Die Welt bevor der moderne Staat weltweit in Kraft trat sah anders aus als die heutige. Lokale Maße waren sehr kontextabhängig und wurden durch lokale Interessen mit der Zeit geformt. Die Menschen maßen mit der Elle oder dem Fuß und kannten die standardisierten Maßeinheiten des metrischen Systems nicht. Eine Elle hatte in einem Dorf eine andere Länge als im Nachbardorf. Städte waren unregelmäßig geplant und Fremde waren auf lokale Bewohner angewiesen, die sie durch die undurchdringlichen Straßen führen konnten. Die Stadt war nur lesbar für diejenigen, die in ihr aufgewachsen waren. Sie genossen die Vorteile eines für Fremde nicht zugänglichen, lokalen Wissens. Die Unlesbarkeit ihrer Stadt war für sie eine Versicherung gegen eine Invasion oder Diktatur. Lokale Regeln sind nur lesbar für lokale Menschen. Für einen Staat sind sie undurchdringliche Barrieren, die ihm den Zugriff auf das Lokale verwehren. Daher gerieten lokale Bräuche, lokales Wissen und lokale Interessen zunehmend in Konflikt mit dem Staatsdenken. Der Staat wollte seine eigenen Regeln mit Gesetzen etablieren. Sein Wille war dabei mehrschichtig. Eines seiner Anliegen war es das kommerzielle Potential von Mensch und Natur einschätzen zu können. Für die Besteuerung seiner Bürger musste er wissen, wie viel er ausbeuten konnte. Erhob er zu hohe Steuern könnte das die Bauern zu stark belasten und zu Revolten führen. Waren sie zu niedrig, würden ihm Einnahmen entgehen, die er, ohne ein Risiko einzugehen, haben könnte. Dem Staat geht es hauptsächlich um Effizienz und diese ist dem Staatsdenken inhärent, da die Verwandlung der Natur in Natürliche Ressourcen Knappheit erzeugt, die nach mehr Effizienz ruft. Ein anderer Grund für das Eindringen des Staates in das Lokale, war sein eigener Selbsterhaltungstrieb. Für die Sicherstellung des Betriebs des Staatsapparats muss jede Stadt und jedes Dorf zugänglich für Fremde sein. Staatsbeamte müssen von Zeit zu Zeit ersetzt werden und die Einarbeitung neuer Kollegen kann nur reibungslos von statten gehen, wenn Transparenz herrscht. Letzten Endes möchte der Staat sich so viele Optionen sichern wie nur möglich und lokales Wissen steht diesem Plan im Weg.
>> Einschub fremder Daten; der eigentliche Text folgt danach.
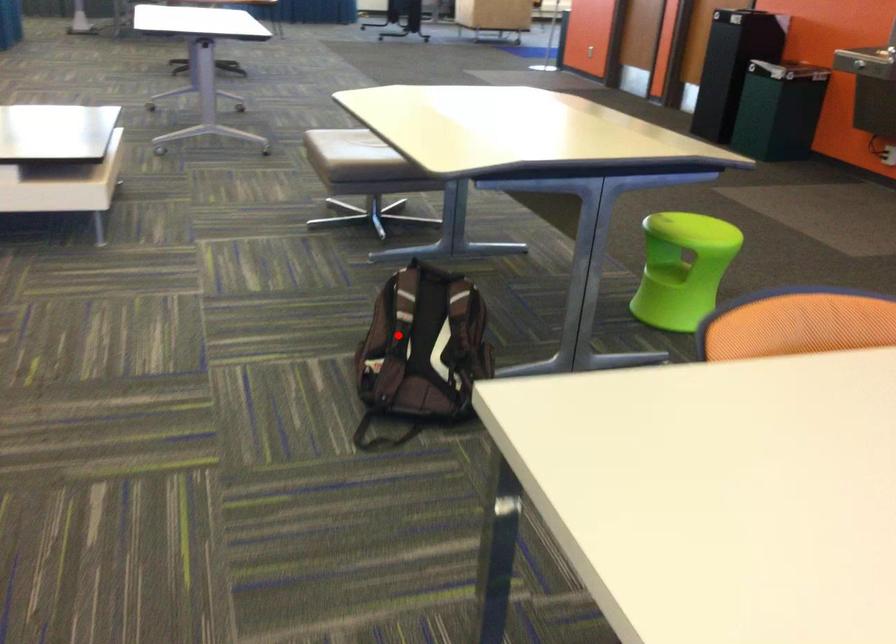
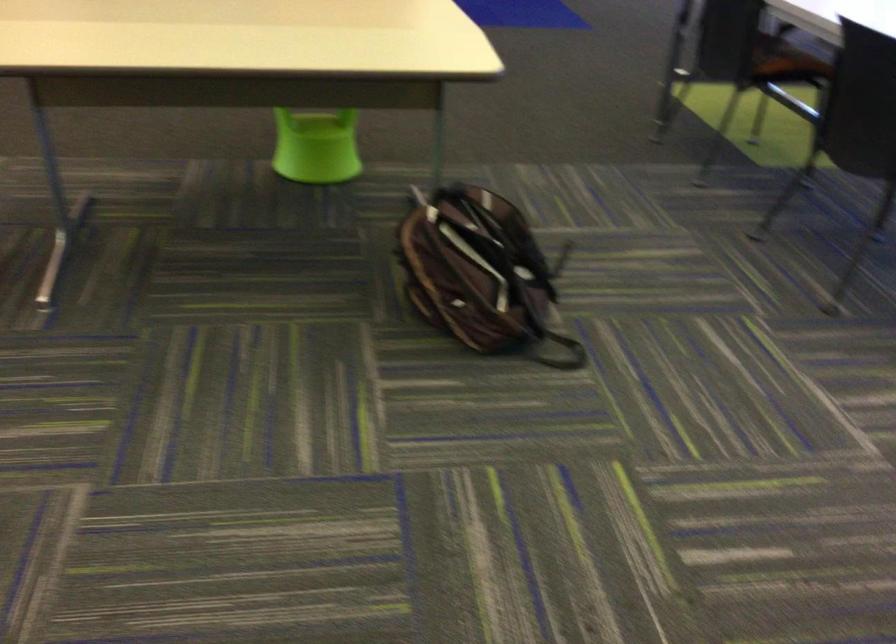
Question: I am providing you with two images of the same scene from different viewpoints. Image1 has a red point marked. In image2, the corresponding 3D location appears at what relative position? Reply with the corresponding letter.

Choices:
 (A) Closer
 (B) Farther

Answer: (A)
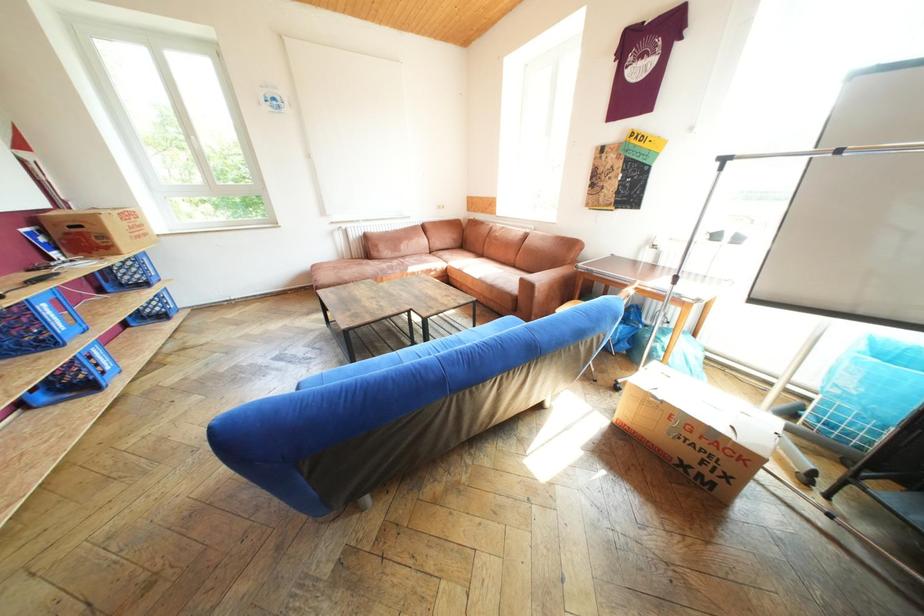
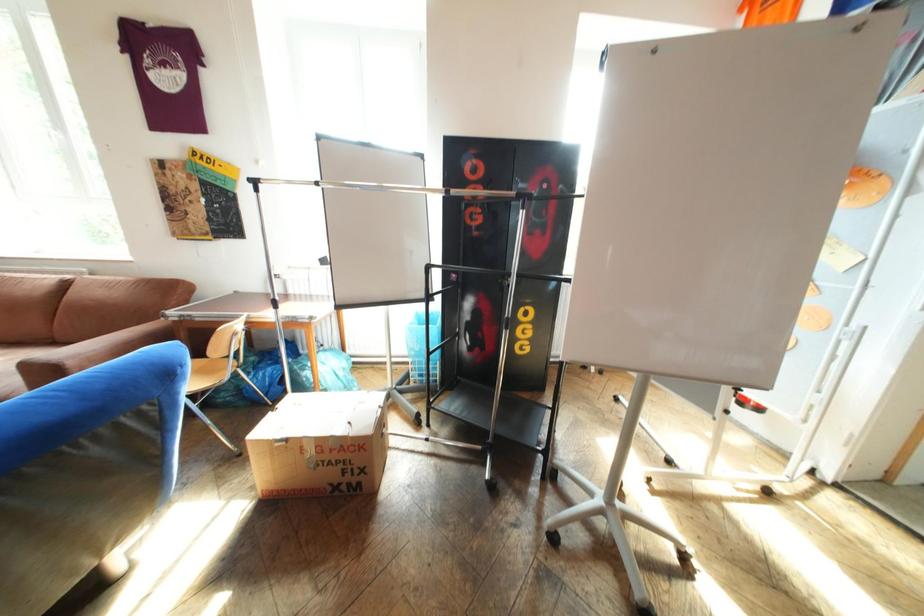
Question: How did the camera likely rotate?

Choices:
 (A) Left
 (B) Right
 (C) Up
 (D) Down

Answer: (B)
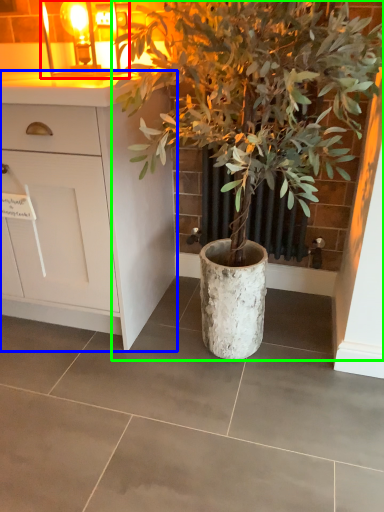
Question: Considering the real-world distances, which object is closest to light fixture (highlighted by a red box)? cabinetry (highlighted by a blue box) or houseplant (highlighted by a green box).

Choices:
 (A) cabinetry
 (B) houseplant

Answer: (A)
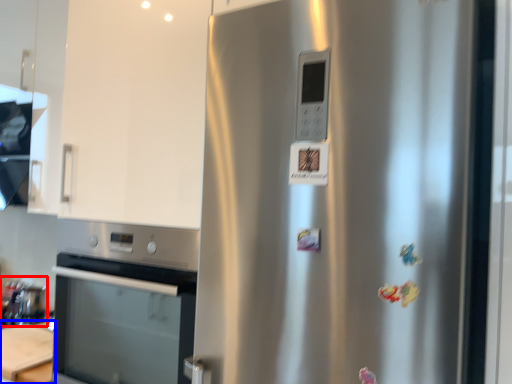
Question: Among these objects, which one is nearest to the camera, appliance (highlighted by a red box) or table (highlighted by a blue box)?

Choices:
 (A) appliance
 (B) table

Answer: (B)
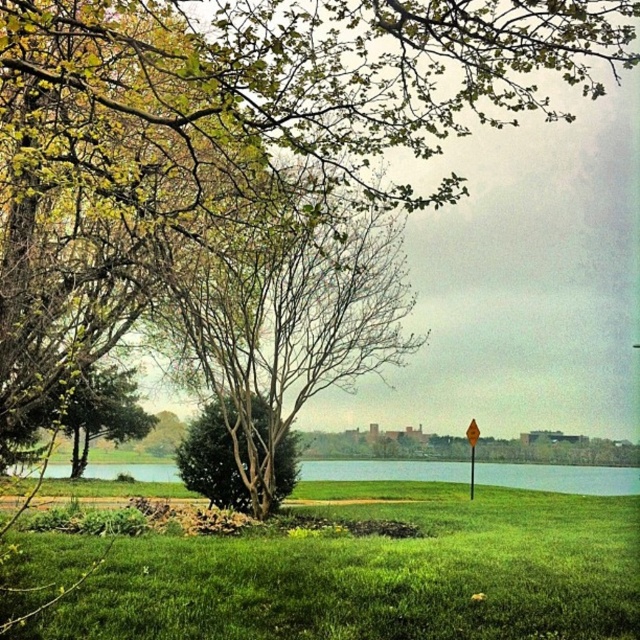
Question: Can you confirm if green grassy water at center is positioned to the right of yellow plastic street sign at upper center?

Choices:
 (A) no
 (B) yes

Answer: (A)

Question: Can you confirm if green leafy tree at left is wider than yellow reflective plastic at center?

Choices:
 (A) no
 (B) yes

Answer: (B)

Question: Based on their relative distances, which object is farther from the green leafy tree at left?

Choices:
 (A) yellow reflective plastic at center
 (B) yellow plastic street sign at upper center
 (C) green grassy at lower center

Answer: (B)

Question: Is green grassy water at center thinner than yellow plastic street sign at upper center?

Choices:
 (A) no
 (B) yes

Answer: (A)

Question: Which object is farther from the camera taking this photo?

Choices:
 (A) yellow plastic street sign at upper center
 (B) green grassy water at center

Answer: (B)

Question: Which of the following is the closest to the observer?

Choices:
 (A) (467, 429)
 (B) (268, 432)
 (C) (561, 584)
 (D) (472, 424)

Answer: (C)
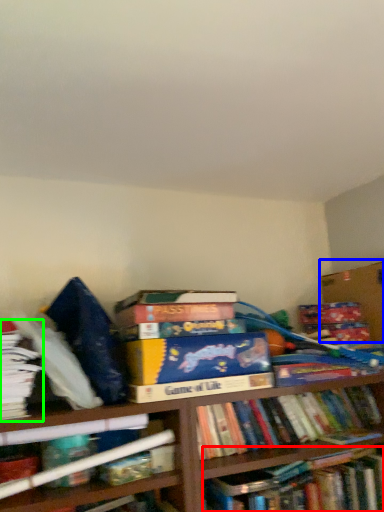
Question: Based on their relative distances, which object is nearer to book (highlighted by a red box)? Choose from cardboard box (highlighted by a blue box) and book (highlighted by a green box).

Choices:
 (A) cardboard box
 (B) book

Answer: (A)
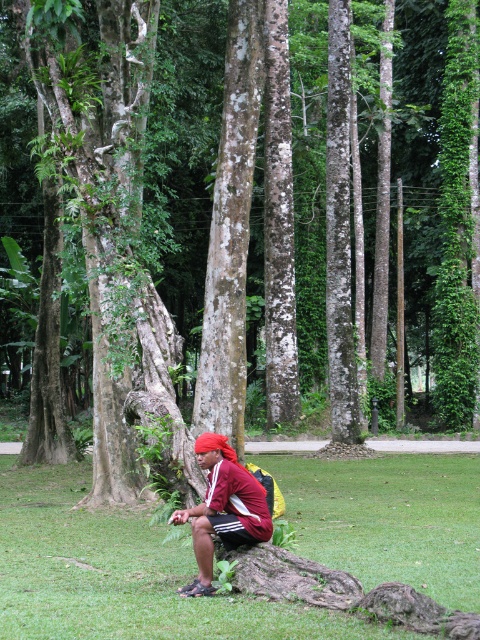
Question: Is green grass at lower center wider than maroon fabric shirt at center?

Choices:
 (A) no
 (B) yes

Answer: (B)

Question: Which of the following is the closest to the observer?

Choices:
 (A) (403, 522)
 (B) (252, 524)

Answer: (B)

Question: Which object appears closest to the camera in this image?

Choices:
 (A) green grass at lower center
 (B) maroon fabric shirt at center

Answer: (A)

Question: From the image, what is the correct spatial relationship of green grass at lower center in relation to maroon fabric shirt at center?

Choices:
 (A) left
 (B) right

Answer: (A)

Question: In this image, where is green grass at lower center located relative to maroon fabric shirt at center?

Choices:
 (A) left
 (B) right

Answer: (A)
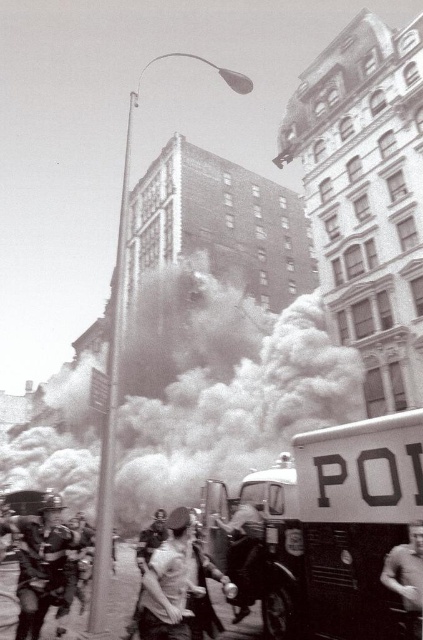
Consider the image. You are a journalist trying to capture the scene from a safe distance. You notice the foggy white smoke at center and the smooth skin person at center in your camera frame. Based on their positions, which object is closer to the left side of your viewfinder?

The foggy white smoke at center is to the left of smooth skin person at center, so the foggy white smoke at center is closer to the left side of your viewfinder.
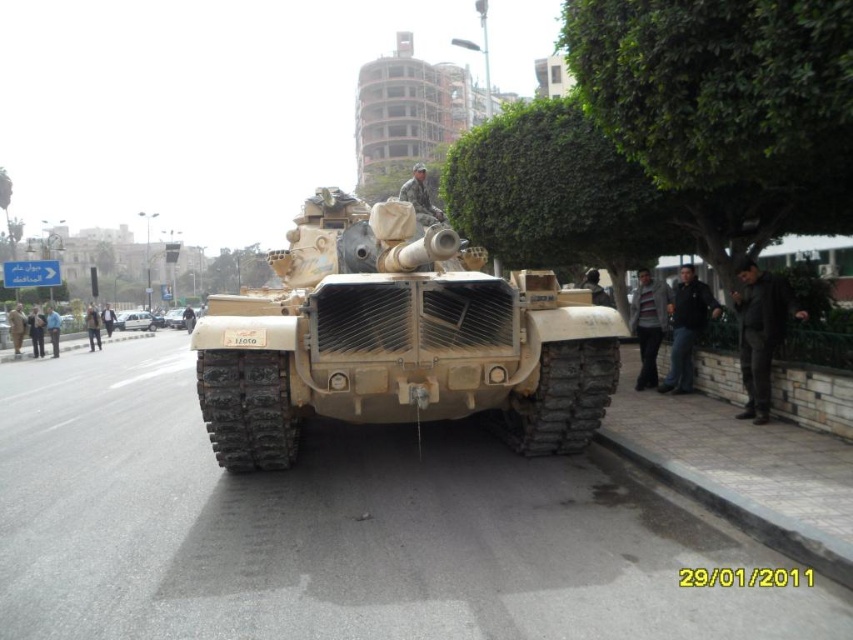
You are a military analyst observing the scene. You notice two tanks labeled as camouflage textured tank at center and camouflage fabric tank at center. Which one is positioned lower in the image?

The camouflage textured tank at center is positioned lower than the camouflage fabric tank at center according to the description.

Consider the image. You are a photographer standing in front of the camouflage textured tank at center and the camouflage fabric tank at center. You want to take a photo that includes both tanks but focuses on the one closer to you. Which tank should you focus on?

The camouflage textured tank at center is closer to the viewer than the camouflage fabric tank at center, so you should focus on the camouflage textured tank at center.

From the picture: Based on the scene description, where is the camouflage textured tank at center located in terms of its 2D coordinates?

The camouflage textured tank at center is located at the 2D coordinates of point (398, 339).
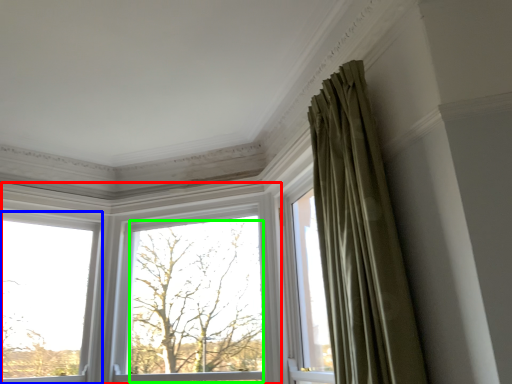
Question: Which is farther away from window (highlighted by a red box)? window (highlighted by a blue box) or tree (highlighted by a green box)?

Choices:
 (A) window
 (B) tree

Answer: (A)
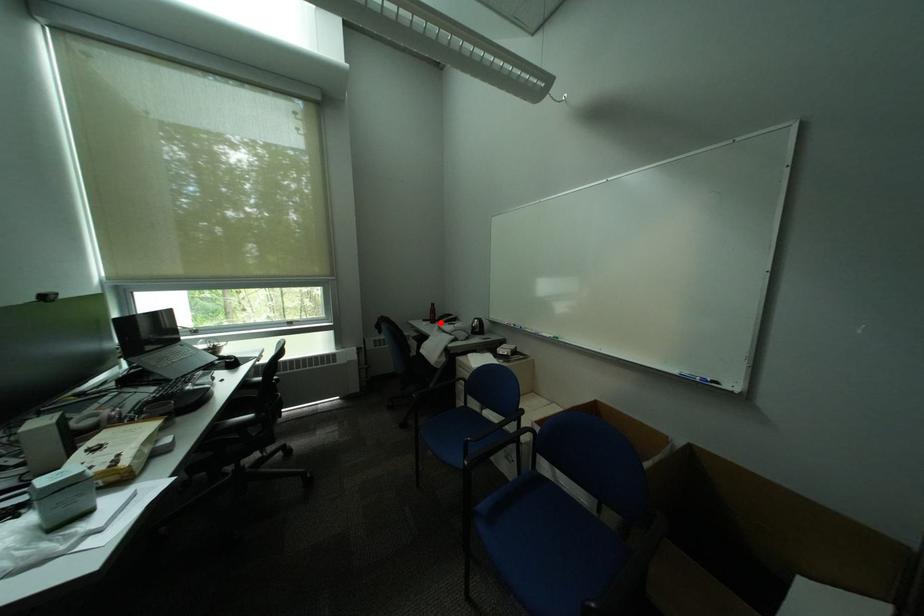
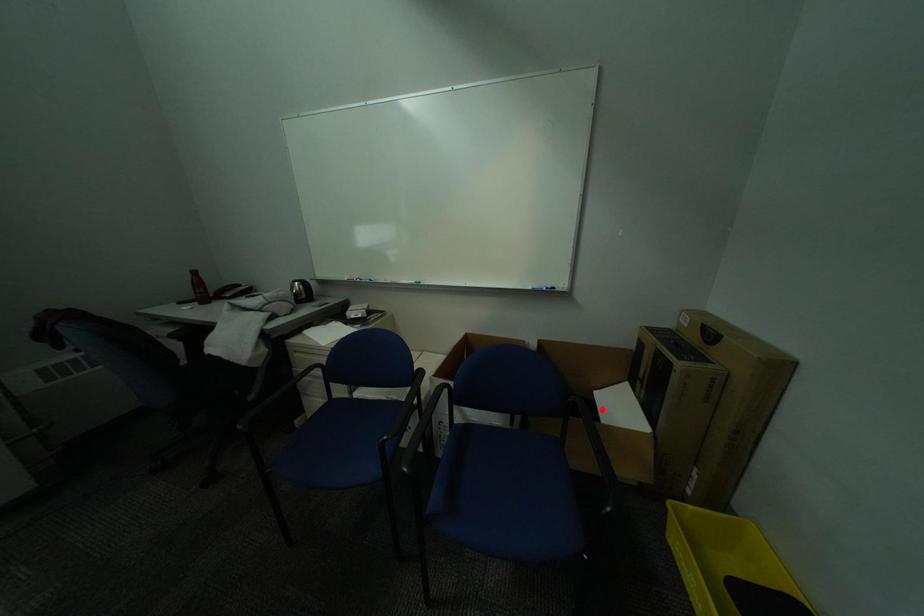
I am providing you with two images of the same scene from different viewpoints. A red point is marked on the first image and another point is marked on the second image. Are the points marked in image1 and image2 representing the same 3D position?

No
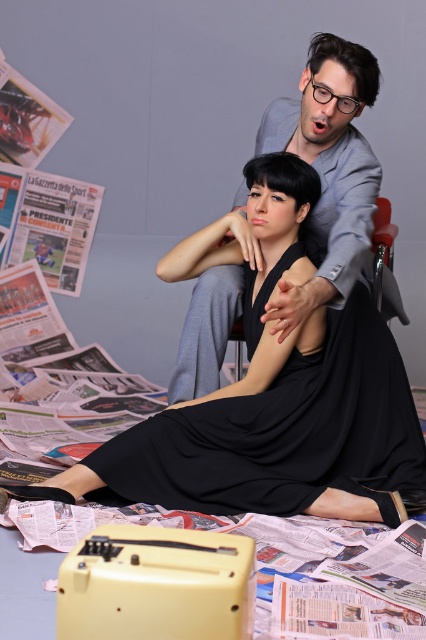
You are a photographer setting up a shoot in this scene. You need to place a small prop between the black satin dress at center and the gray suit at center. Based on their positions, where should the prop be placed?

The black satin dress at center is located below the gray suit at center, so the prop should be placed between them in the space above the black satin dress at center and below the gray suit at center.

Looking at this image, you are a photographer setting up a shoot. You need to place a light on the left side of the black satin dress at center to highlight it. Will the light also illuminate the gray suit at center?

The black satin dress at center is positioned on the right side of gray suit at center, so placing the light on the left side of the dress would also illuminate the gray suit at center since they are adjacent to each other.

You are a photographer trying to capture a candid shot of the black satin dress at center and the gray suit at center. What is the minimum distance you need to maintain between the two subjects to ensure both are in focus?

The black satin dress at center and gray suit at center are 12.07 inches apart from each other. To ensure both are in focus, the photographer should maintain a distance that allows the depth of field to cover this separation. Typically, a smaller aperture setting would help achieve this, but the exact distance depends on the camera lens and settings used.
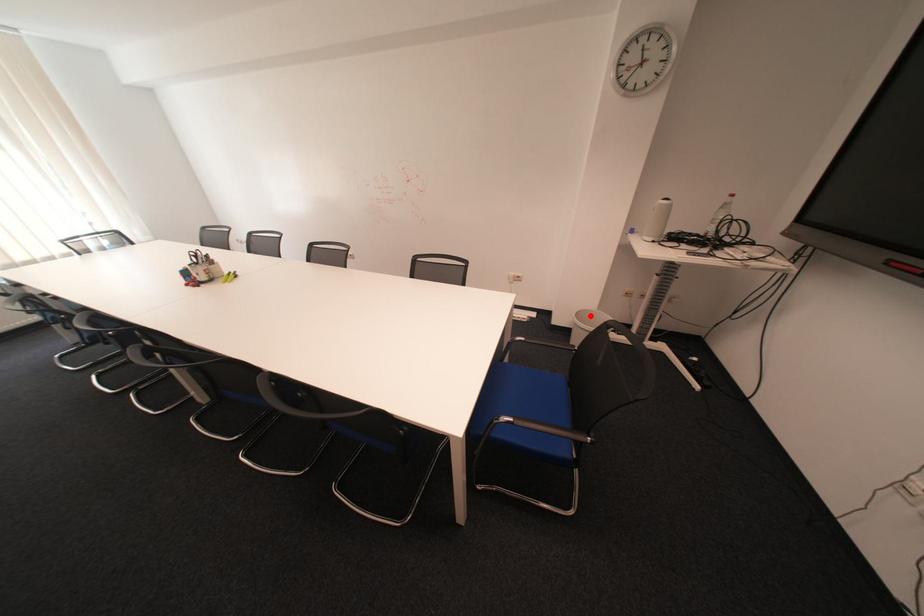
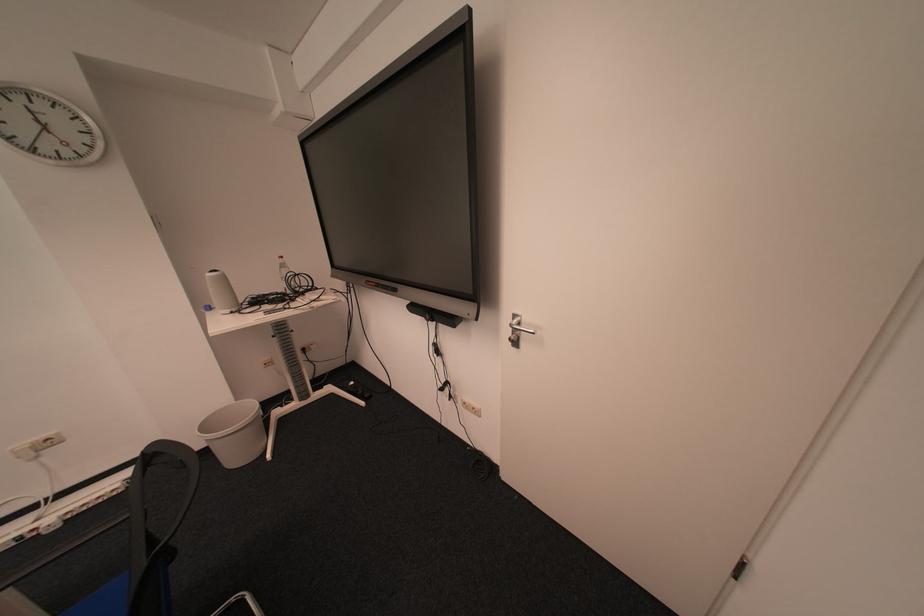
The point at the highlighted location is marked in the first image. Where is the corresponding point in the second image?

(216, 426)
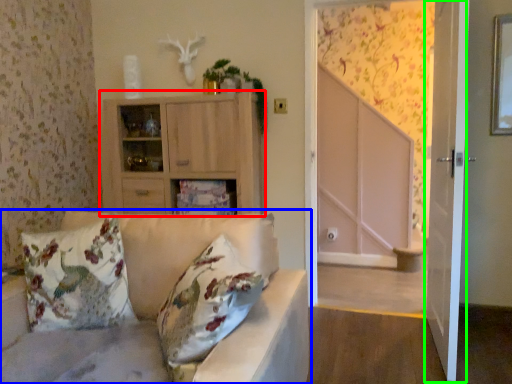
Question: Based on their relative distances, which object is farther from cabinetry (highlighted by a red box)? Choose from studio couch (highlighted by a blue box) and screen door (highlighted by a green box).

Choices:
 (A) studio couch
 (B) screen door

Answer: (B)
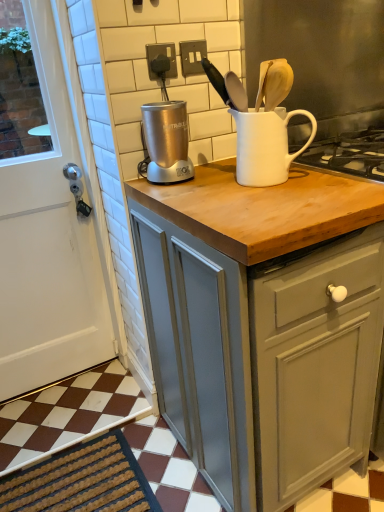
I want to click on free point in front of white ceramic jug at upper center, so click(278, 194).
In sämtlichen Bereichen in denen ihm Mittel und Fähigkeiten zur Verfügung standen, versuchte er das Lokale für ihn lesbar zu machen, durch die Erstellung von Karten und Katastern, die Einführung von festen Nachnamen und des metrischen Systems, die Förderung von Nationalsprachen oder die Zentralisierung des Verkehrs. Je besser es ihm gelang diese Abstraktionen zu verfeinern, desto einfacher konnte er sein Staatsterritorium kontrollieren. Die Planung von Stadtvierteln wurde so ausgerichtet, dass sie für Außenstehende verständlicher wurden, damit keine Abhängigkeit von ihren Bewohnern mehr besteht. Somit konnte der Staat eine bessere Kontrolle von Aufruhr, Kriminalität oder der Verbreitung von Krankheiten sicherstellen.